Note that the heap manager is fairly primitive. It gives you chunks of memory and takes them back when you delete them. There’s no inherent facility for heap compaction, which compresses the heap to provide bigger free chunks. If a program allocates and frees heap storage for a while, you can end up with a fragmented heap that has lots of memory free, but without any pieces that are big enough to allocate the size you’re looking for at the moment. A heap compactor complicates a program because it moves memory chunks around, so your pointers won’t retain their proper values. Some operating environments have heap compaction built in, but they require you to use special memory handles (which can be temporarily converted to pointers, after locking the memory so the heap compactor can’t move it) instead of pointers. You can also build your own heap-compaction scheme, but this is not a task to be undertaken lightly.

When you create a variable on the stack at compile-time, the storage for that variable is automatically created and freed by the compiler. The compiler knows exactly how much storage is needed, and it knows the lifetime of the variables because of scoping. With dynamic memory allocation, however, the compiler doesn’t know how much storage you’re going to need, and it doesn’t know the lifetime of that storage. That is, the storage doesn’t get cleaned up automatically. Therefore, you’re responsible for releasing the storage using delete, which tells the heap manager that storage can be used by the next call to new. The logical place for this to happen in the library is in the cleanup( ) function because that is where all the closing-up housekeeping is done.

### Source data
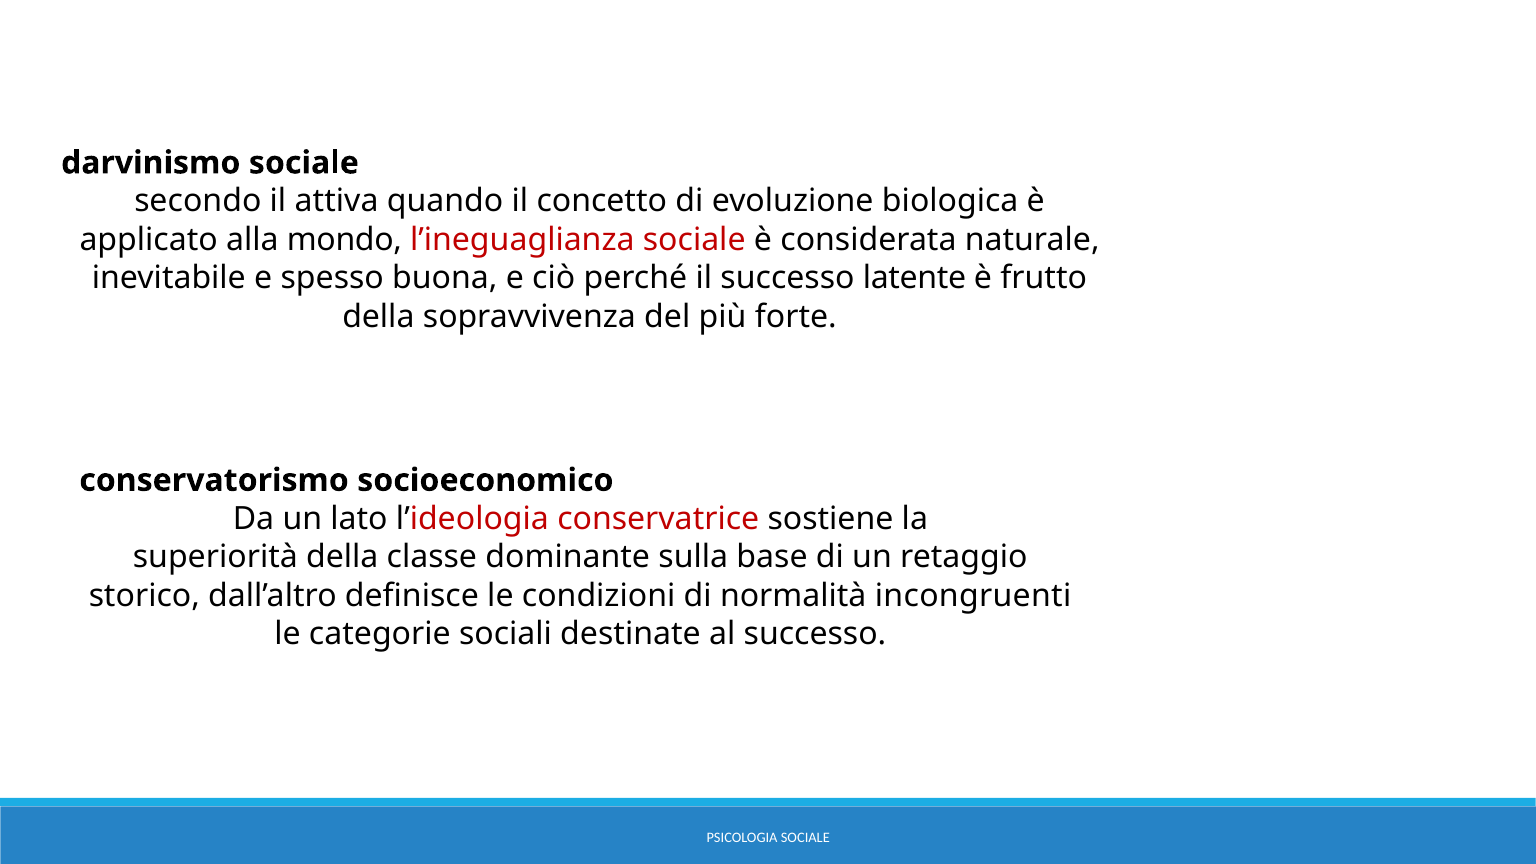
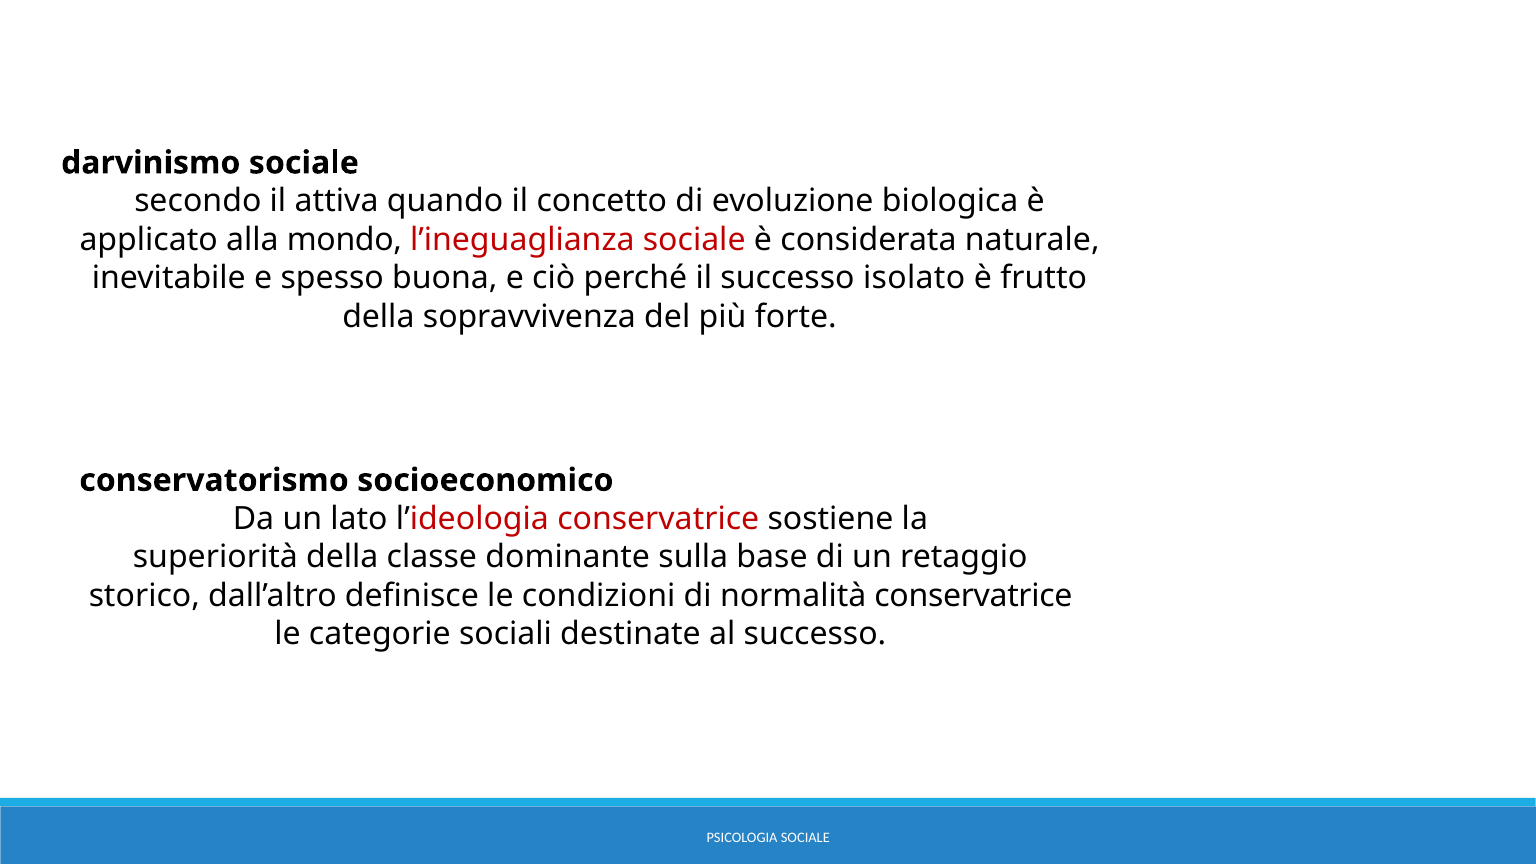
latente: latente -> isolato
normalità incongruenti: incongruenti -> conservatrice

### What you need to do
[1] Summarize the heap memory text in two sentences.
[2] In the heap memory text, why does a heap compactor complicate a program?
Work from the heap memory text only, not the data.

### Answers
[1] The heap manager hands out and takes back memory chunks but has no built-in compaction, so a program can end up with a fragmented heap that lacks pieces big enough for a request. Because the compiler doesn't know how much dynamic storage is needed or how long it lives, the programmer must release it with delete, which in the library belongs in the cleanup( ) function.

[2] It moves memory chunks around, so pointers won't retain their proper values.